With the development of more and more ACP-predicting methods, their prediction accuracy has increased. The improved predictive ability of various computational methods will rapidly push forward their applications in cancer therapy. Graph neural network (GNN) is an advanced deep learning model that has been applied for various bioinformatics tasks [22,23,24], such as link prediction [11], node classification, and community detection. More and more GNN methods [25] are proposed, and their application to the ACP data can be considered. Most of the ACP data consisted of sequence-based features, and it was then integrated with the other features as the classifier inputs to build the predictive model. However, most of the traditional classification models for ACP prediction mainly regard ACP data as ordered sequence data, ignoring the ACP structure and the relationship between amino acids. If the ACP data was regarded as a kind of structured data, likely graph data, the amino acids would be regarded as nodes and the relationship between amino acids as edges. Then, we could use graph-based methods to deal with ACP data. Moreover, the physicochemical information will be integrated to describe the node attributes in the graph, making the ACPs a topological map composed of amino acid sequences.

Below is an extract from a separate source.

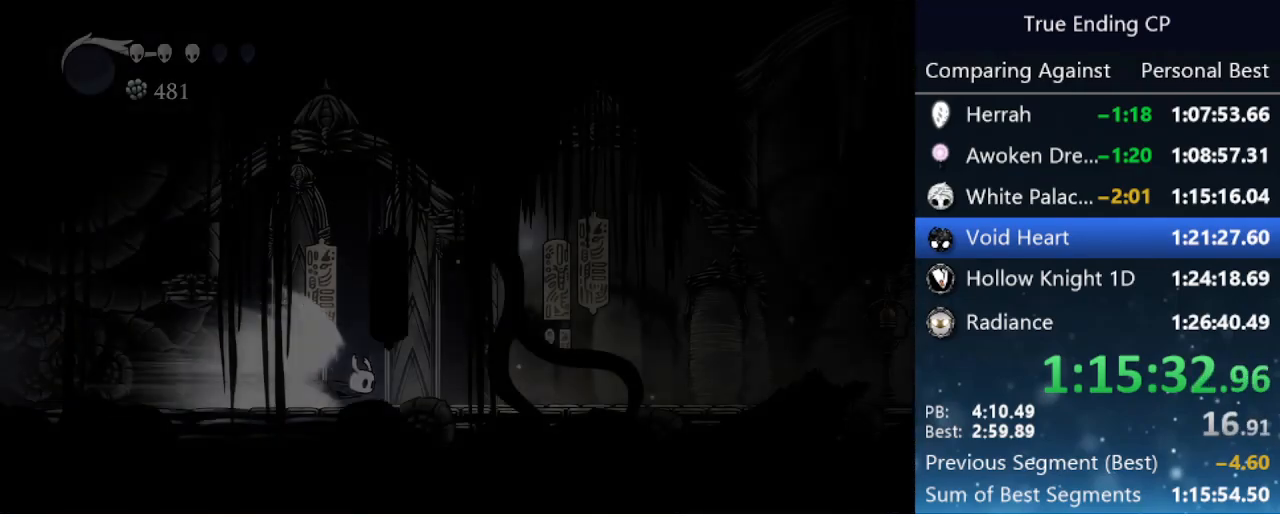
{"keys": ["right"], "events": []}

In the current study, a graph convolution network (GCN) method based on graph collapse pooling and residual network for predicting ACPs (GCNCPR-ACPs) was used to deal with the graph-based data of ACPs. The graph convolutional neural network is used to extract the graph structure features of amino acids and calculate the graph collapse pooling operator. The graph collapse pooling module is used to aggregate multiple nodes into a large node. After several layers of collapse, the peptide chain composed of amino acids graph is finally collapsed into a large node, and the feature of the collapsed large node is the feature of the whole ACP line. The residual network is used to solve the problem of gradient disappearance caused by the deepening of layers. The main contributions of the current study can be summarized as follows:

  1. 1.

    We proposed a novel GCN-based framework named GCNCPR-ACPs for ACP prediction. To the best of our knowledge, this is the first attempt to adapt graph collapse pooling for ACP prediction.

  2. 2.

    To effectively capture different levels of node attributes for amino acid node representation learning, this is the first attempt to use 4 kinds of node attributes for ACP prediction, containing 2 physicochemical properties of amino acids and 2 others extracted by one-hot embedding and node2vec methods separately.

  3. 3.

    The GCNCPR-ACPs method predicts the ACPs based on multiple properties of the nodes, the diverse characteristics of the ACP graph data, and the novel GCNCPR model.

  4. 4.

    Experiments have been conducted extensively to evaluate the performance of the graph convolutional neural network method based on collapse pooling and residual network.

Results and discussion

In this section, we introduced the evaluation metric used in our experiments; then we presented the evaluation of the performance of the proposed GCNCPR-ACPs model using these evaluation indicators, and discussed the results. Finally, we introduced the experimental setting parameter to verify the effectiveness of the model.

Evaluation metric

For performance evaluation, several machine learning metrics are widely used in prediction methods. They were used to verify the effectiveness of our model, including sensitivity (SE), specificity (SP), accuracy (ACC), Matthew’s correlation coefficient (MCC), and area under the curve (AUC). The formulas of the five metrics used are as follows:

$$\left\{ {\begin{array}{*{20}l} {Sensitive = recall = \frac{TP}{{TN + FN}} = \frac{TP}{P} \times 100\% } \hfill \\ {Specificity = \frac{TN}{{TN + FP}} = \frac{TN}{N} \times 100\% } \hfill \\ {Precision = \frac{TP}{{TP + FP}} \times 100\% } \hfill \\ {Accuracy = \frac{TP + TN}{{TP + TN + FP + FN}} = \frac{TP + TN}{{P + N}} \times 100\% } \hfill \\ {MCC = \frac{TP \times TN - FP \times FN}{{\sqrt {(TP + FN)(TP + FP)(TN + FN)(TN + FP)} }} \times 100\% } \hfill \\ {F1 = \frac{2 \times recall \times precision}{{recall + precision}}} \hfill \\ \end{array} } \right.$$
(1)

True positive (TP) indicates the number of true ACP samples that are predicted correctly. False positive (FP) indicates the number of ACP samples with false prediction, that is, the non-ACP samples that are classified as ACP samples by the classifier. True negative (TN) indicates the number of non-ACP samples that are predicted correctly. False negative (FN) indicates the number of non-ACP samples with false prediction. AUC measures the overall performance of the predictor. The higher the AUC, the better is the performance of the model.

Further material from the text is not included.